- [What you are asked to do]: Repeat the listing exactly. The images do not belong in the copy.

#### Supplied material ####

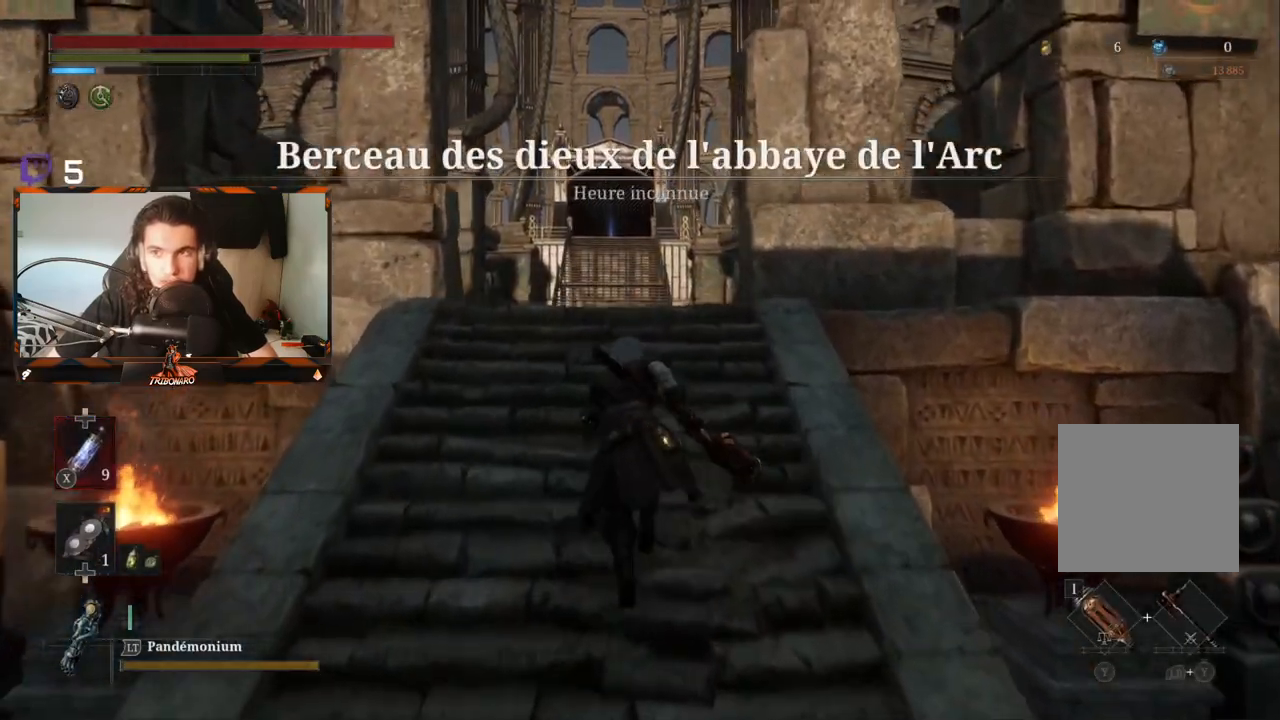
{"buttons": ["B"], "left_stick": "up", "right_stick": "center", "events": []}
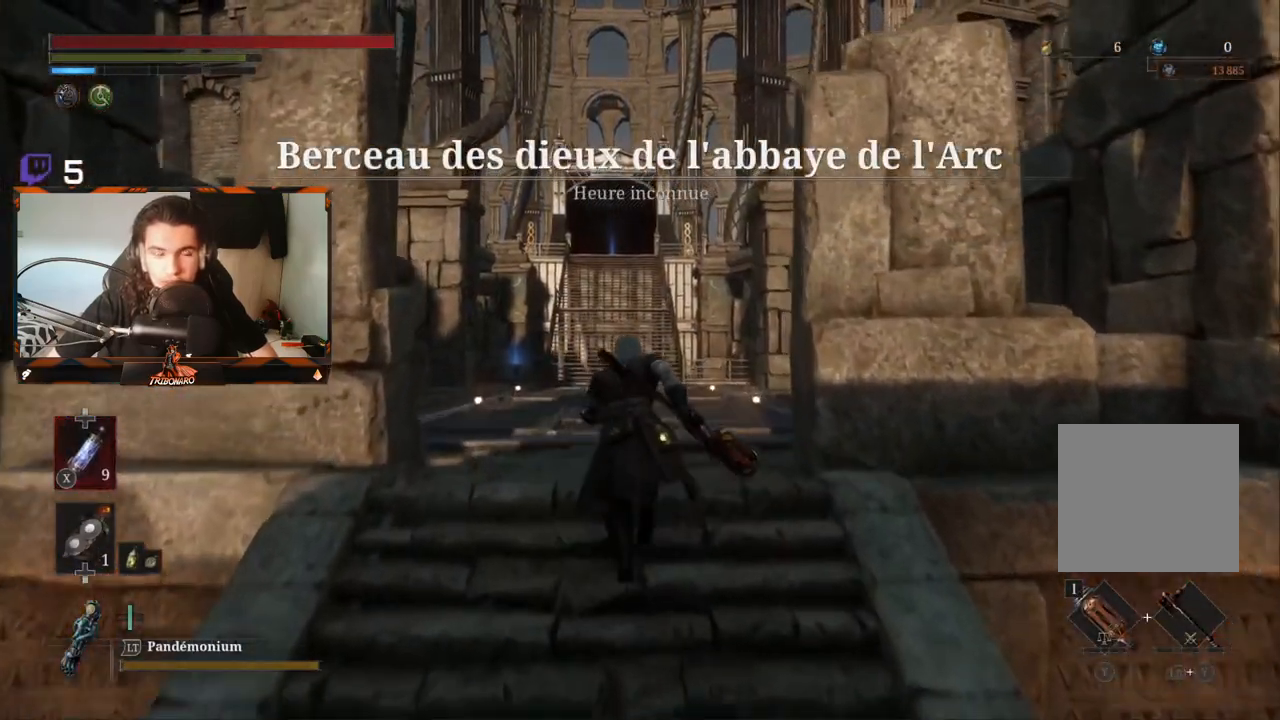
{"buttons": ["B"], "left_stick": "up", "right_stick": "center", "events": []}
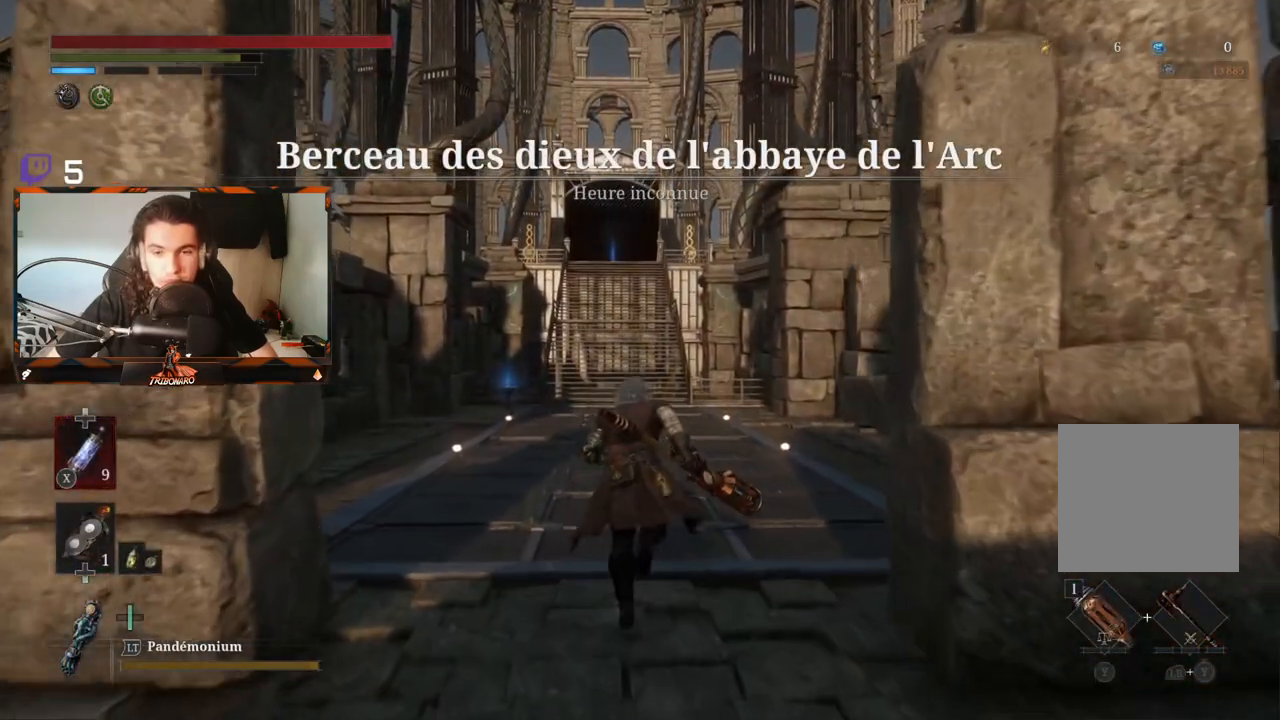
{"buttons": ["B"], "left_stick": "up", "right_stick": "center", "events": []}
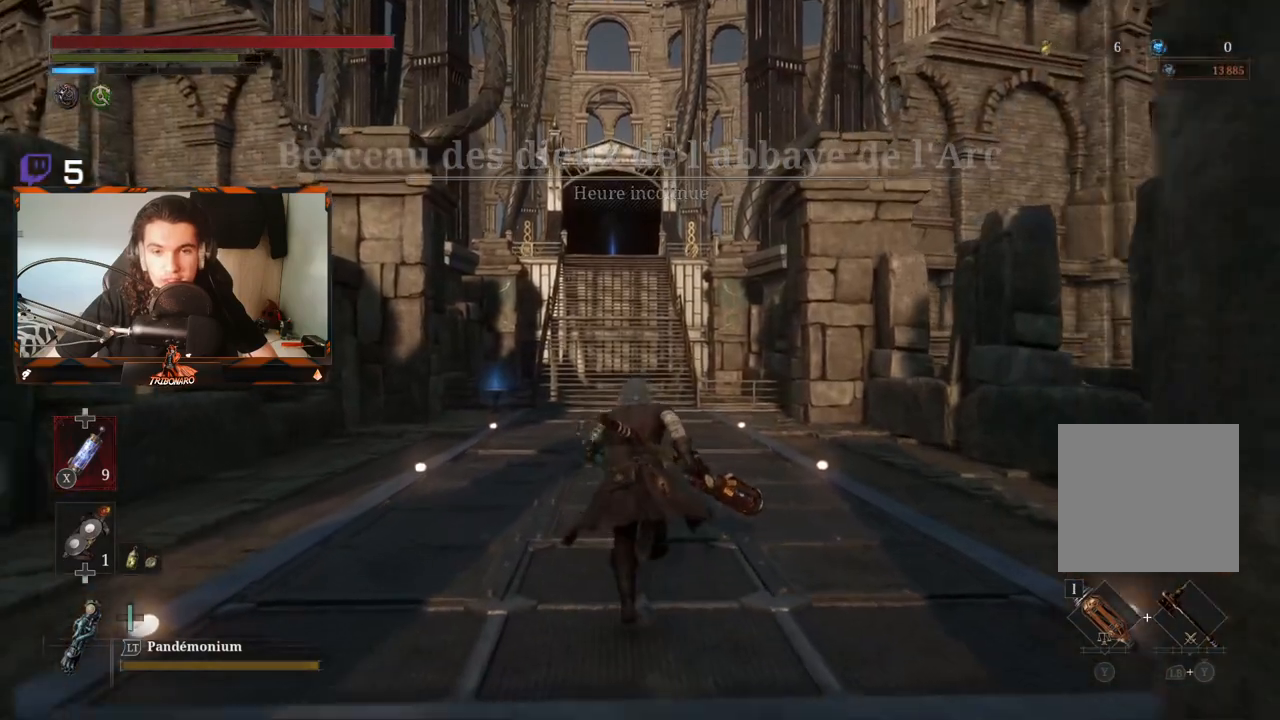
{"buttons": ["B"], "left_stick": "up", "right_stick": "center", "events": []}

####

- [Output]:
{"buttons": ["B"], "left_stick": "up", "right_stick": "center", "events": []}
{"buttons": ["B"], "left_stick": "up", "right_stick": "center", "events": []}
{"buttons": ["B"], "left_stick": "up", "right_stick": "center", "events": []}
{"buttons": ["B"], "left_stick": "up", "right_stick": "center", "events": []}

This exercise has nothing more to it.